Saturday, April 27, 2024

Food court diners in University Hall near Cambridge’s Porter Square on July 11, 2022. (Photo: Marc Levy)

A plan for Lesley University’s languishing University Hall in Porter Square was quietly overturned this summer, and now a Tuesday statement says the future of at least one of its prominent, long-empty storefronts won’t be known until the spring.

Owners of the food court restaurants inside the 1815 Massachusetts Ave. building – a former Sears owned by Lesley that is often still called the Porter Exchange – said in July 2022 that designers working for the university were measuring them for a move into a street corner location that was once a Shaking Crab restaurant.
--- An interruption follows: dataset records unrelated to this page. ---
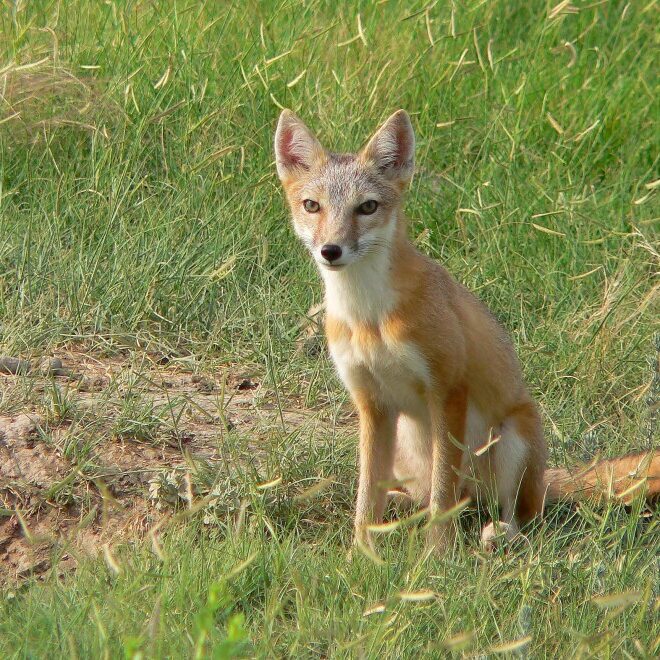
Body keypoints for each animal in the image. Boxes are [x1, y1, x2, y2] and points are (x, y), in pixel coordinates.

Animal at [274, 109, 660, 552]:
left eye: (367, 207)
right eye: (312, 206)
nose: (331, 250)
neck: (369, 317)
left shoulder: (447, 390)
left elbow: (444, 491)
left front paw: (436, 555)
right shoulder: (371, 403)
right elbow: (365, 498)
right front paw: (362, 554)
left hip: (512, 441)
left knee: (512, 513)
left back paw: (499, 533)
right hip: (403, 442)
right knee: (425, 497)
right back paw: (403, 509)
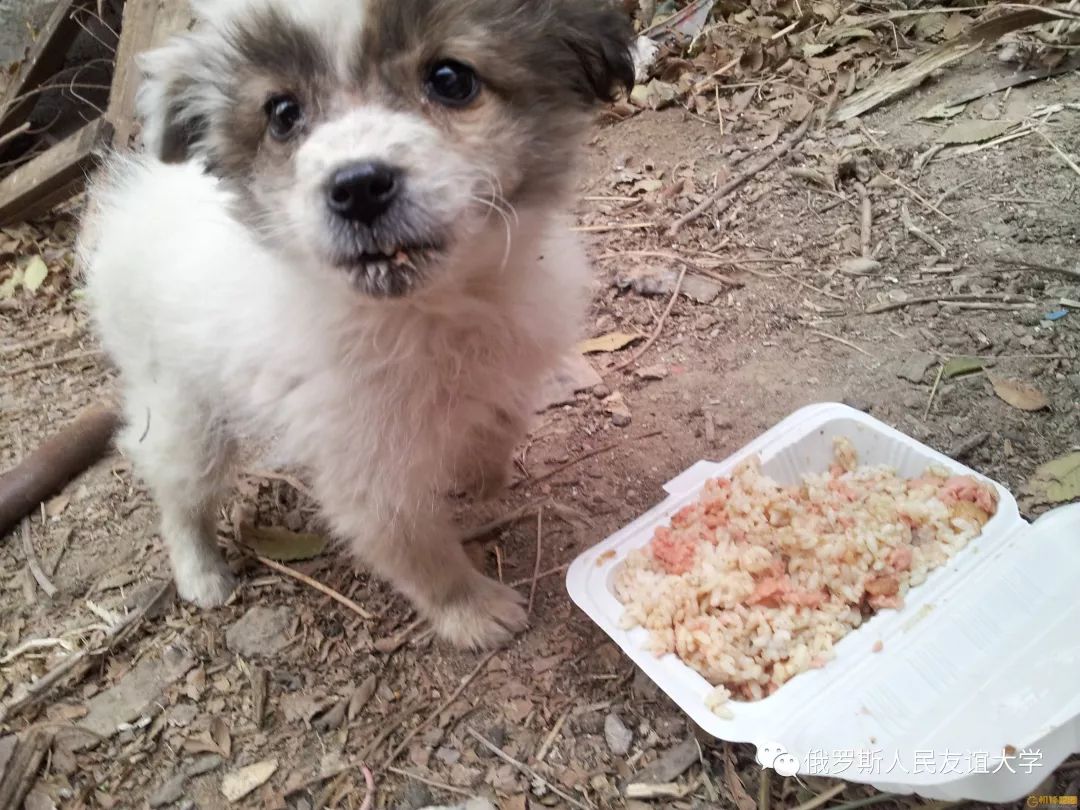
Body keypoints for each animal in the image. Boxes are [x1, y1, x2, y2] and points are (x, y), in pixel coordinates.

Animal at [79, 0, 635, 652]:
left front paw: (480, 480)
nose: (357, 186)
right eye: (283, 114)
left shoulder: (509, 367)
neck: (430, 309)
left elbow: (497, 427)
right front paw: (471, 611)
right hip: (184, 409)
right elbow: (420, 549)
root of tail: (134, 199)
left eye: (451, 79)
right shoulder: (369, 471)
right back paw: (200, 572)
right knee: (175, 487)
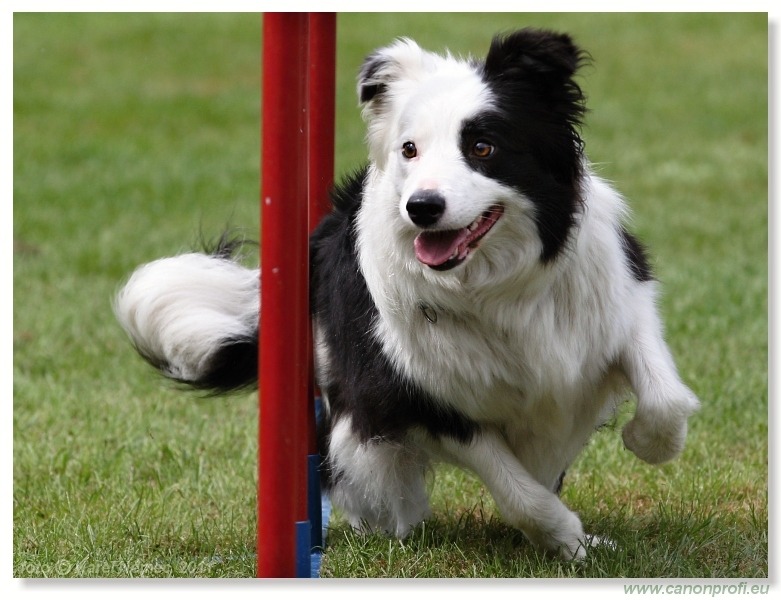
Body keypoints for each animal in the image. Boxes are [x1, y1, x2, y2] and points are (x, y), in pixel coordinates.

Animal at [116, 29, 700, 564]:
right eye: (409, 150)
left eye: (482, 147)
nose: (422, 207)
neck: (496, 286)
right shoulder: (414, 391)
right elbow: (517, 490)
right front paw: (567, 537)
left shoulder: (620, 303)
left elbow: (666, 398)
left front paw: (643, 445)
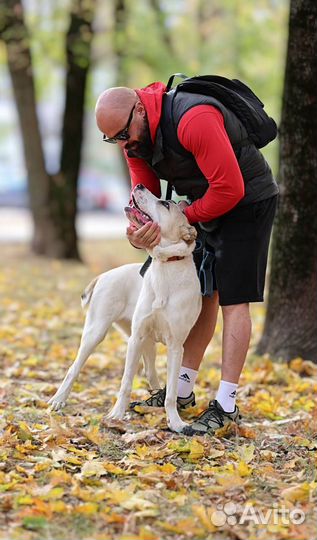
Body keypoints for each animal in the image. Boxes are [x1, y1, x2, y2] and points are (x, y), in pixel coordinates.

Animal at [48, 186, 200, 434]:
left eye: (165, 204)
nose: (138, 186)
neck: (164, 267)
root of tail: (105, 274)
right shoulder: (135, 339)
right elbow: (126, 382)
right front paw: (117, 415)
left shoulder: (176, 346)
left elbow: (171, 392)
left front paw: (175, 422)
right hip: (98, 332)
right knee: (74, 367)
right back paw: (58, 400)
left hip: (146, 342)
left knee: (151, 373)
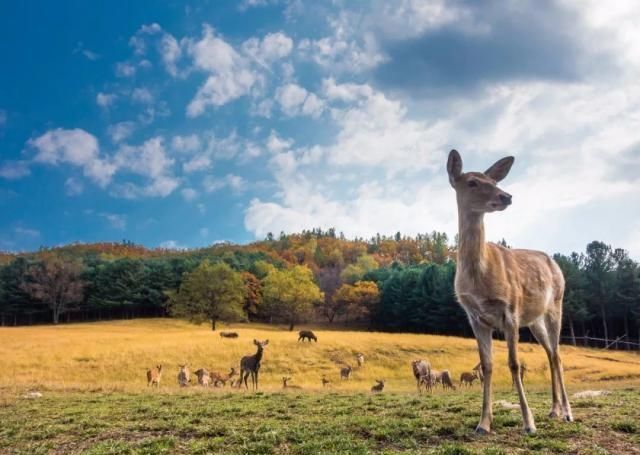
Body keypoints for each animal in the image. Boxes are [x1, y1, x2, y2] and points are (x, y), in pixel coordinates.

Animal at [444, 151, 576, 434]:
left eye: (494, 181)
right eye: (472, 182)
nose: (506, 196)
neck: (479, 277)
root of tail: (555, 263)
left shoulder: (510, 310)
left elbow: (514, 364)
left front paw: (529, 423)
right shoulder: (475, 317)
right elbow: (487, 365)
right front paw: (483, 424)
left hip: (556, 304)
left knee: (558, 355)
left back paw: (568, 412)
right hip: (534, 320)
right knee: (551, 354)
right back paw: (554, 410)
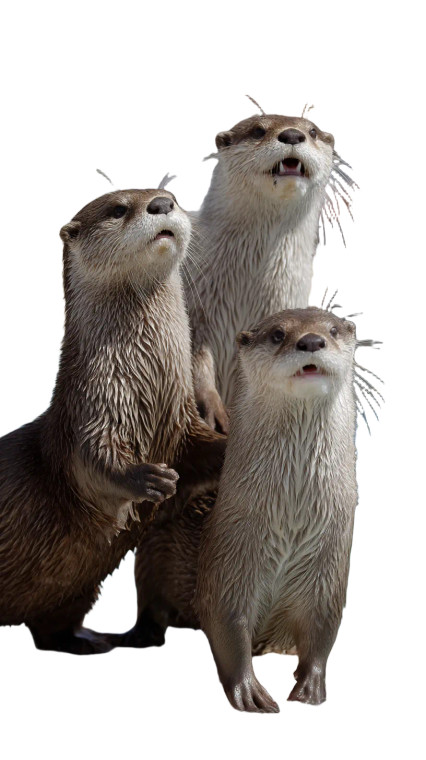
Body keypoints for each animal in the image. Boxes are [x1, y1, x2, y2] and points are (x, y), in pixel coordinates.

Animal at [0, 188, 224, 654]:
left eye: (171, 197)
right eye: (120, 208)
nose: (161, 204)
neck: (146, 391)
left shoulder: (181, 426)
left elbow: (205, 455)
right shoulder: (87, 415)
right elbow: (92, 463)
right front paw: (147, 479)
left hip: (75, 590)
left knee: (48, 632)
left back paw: (91, 640)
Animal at [124, 308, 359, 711]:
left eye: (332, 329)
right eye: (278, 334)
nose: (311, 341)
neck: (292, 523)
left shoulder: (330, 568)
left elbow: (322, 633)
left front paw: (310, 688)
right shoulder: (230, 562)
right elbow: (228, 628)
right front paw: (249, 692)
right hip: (151, 559)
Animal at [187, 112, 355, 432]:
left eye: (312, 131)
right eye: (258, 130)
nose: (292, 135)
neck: (246, 286)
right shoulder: (195, 302)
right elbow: (194, 357)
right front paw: (215, 410)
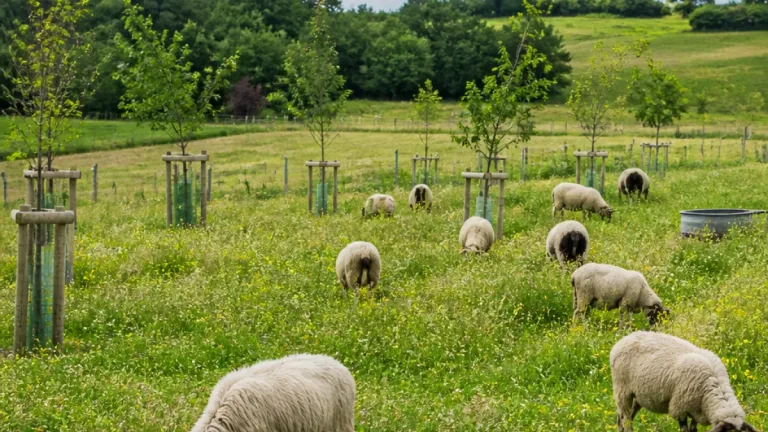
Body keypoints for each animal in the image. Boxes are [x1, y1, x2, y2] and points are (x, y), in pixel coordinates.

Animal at [610, 331, 759, 432]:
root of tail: (624, 338)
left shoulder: (697, 411)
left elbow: (693, 429)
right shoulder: (680, 407)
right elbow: (684, 429)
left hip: (638, 396)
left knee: (622, 417)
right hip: (622, 390)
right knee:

It opened in late 2017 and was closed by the Covid pandemic, and has been empty since – along with a former urgent care clinic, bank branch and Bourbon Coffee shop. 

That plan was confirmed in a June 23 interview with Lesley president Janet Steinmayer, who said the relocation has been happening but had been slowed by engineering complications such as 3-feet walls that Sears adopted for construction after Chicago fires.

“I won’t bore you with all of the technical difficulties, but it’s just been much more complicated [than expected] to figure out how to create the space,” Steinmayer said. “The move into the Shaking Crab space is dependent on a fair amount of highly technical work.”

The relocation of the eateries was to make room for a concierge desk for students and a gallery for the sale of art by students and alumni.

Less than a month after Steinmayer’s statement, a sales brochure for the site from the Graffito leasing firm showed that there were three retail spaces available along Massachusetts Avenue – 1,781 square feet that was Bourbon Coffee; 4,401 square feet of former Webster Bank; and 2,000 square feet of ex-Partners urgent care clinic – but with all existing food stalls staying in place and the Shaking Crab location still identified as a “full-service restaurant.”

A leasing brochure map of University Hall from July 18.

Lesley was asked immediately for clarification on the July 18 brochure. 

As the weeks passed, requests for information were renewed as to what it meant that the sales pitch to prospective tenants showed the layout of University Hall staying the same.

Sixty-four days later, Lesley released a statement confirming that it wasn’t relocating the restaurants:

“Lesley University is considering a number of options for the space formerly occupied by the Shaking Crab,” it said. “We do expect to have some information on the former Shaking Crab space in the spring. In the meantime, please step inside and visit our current restaurants.”

University Hall is still adding amenities for students to become a one-stop location for such needs as information technology, advising and registration. The art gallery is also still coming, the school said, “and a creative and collaborative space for faculty and students, and a co-working space for alumni.”

Empty storefronts have been a longtime complaint of residents in the area, and Lesley’s block of largely dead space has drawn attention. Author Michael Moscariello complained online Sept. 1 of sites that “sit around being untouched and empty like Shaking Crab (why is the sign still lit up?!), the urgent care, Bank of America, city bank, Bourbon coffee, as well? This is my neck of the town, and we need people to move in to those places!”